▶ _Task to carry out_: Pull each line containing "output" from the data.

☆ ☆ ☆ ☆

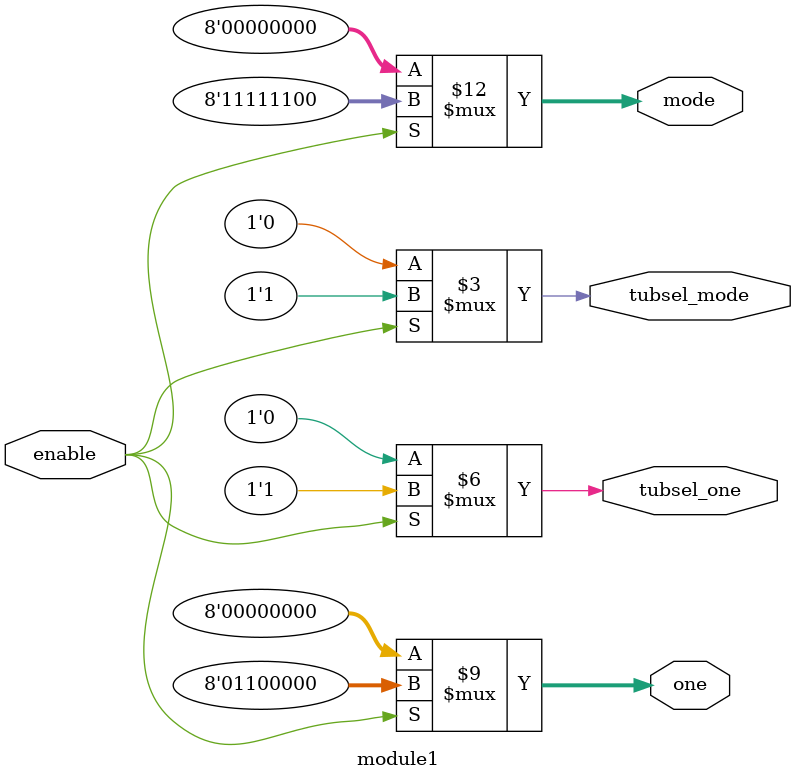
<source format=v>
module module1(
    input enable,
    output reg[7:0] mode,
    output reg[7:0] one,
    output reg tubsel_mode,
    output reg tubsel_one
    );
    
        always @* begin
            if(enable)begin
                mode=8'b1111_1100;
                one = 8'b0110_0000;
                tubsel_one=1'b1;
                tubsel_mode=1'b1;
            end
            else begin
                mode=8'b0000_0000;
                one=8'b0000_0000;
                tubsel_one=1'b0;
                tubsel_mode=1'b0;
            end
        end
endmodule

</source>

☆ ☆ ☆ ☆

▶ _Task answer_:
    output reg[7:0] mode,
    output reg[7:0] one,
    output reg tubsel_mode,
    output reg tubsel_one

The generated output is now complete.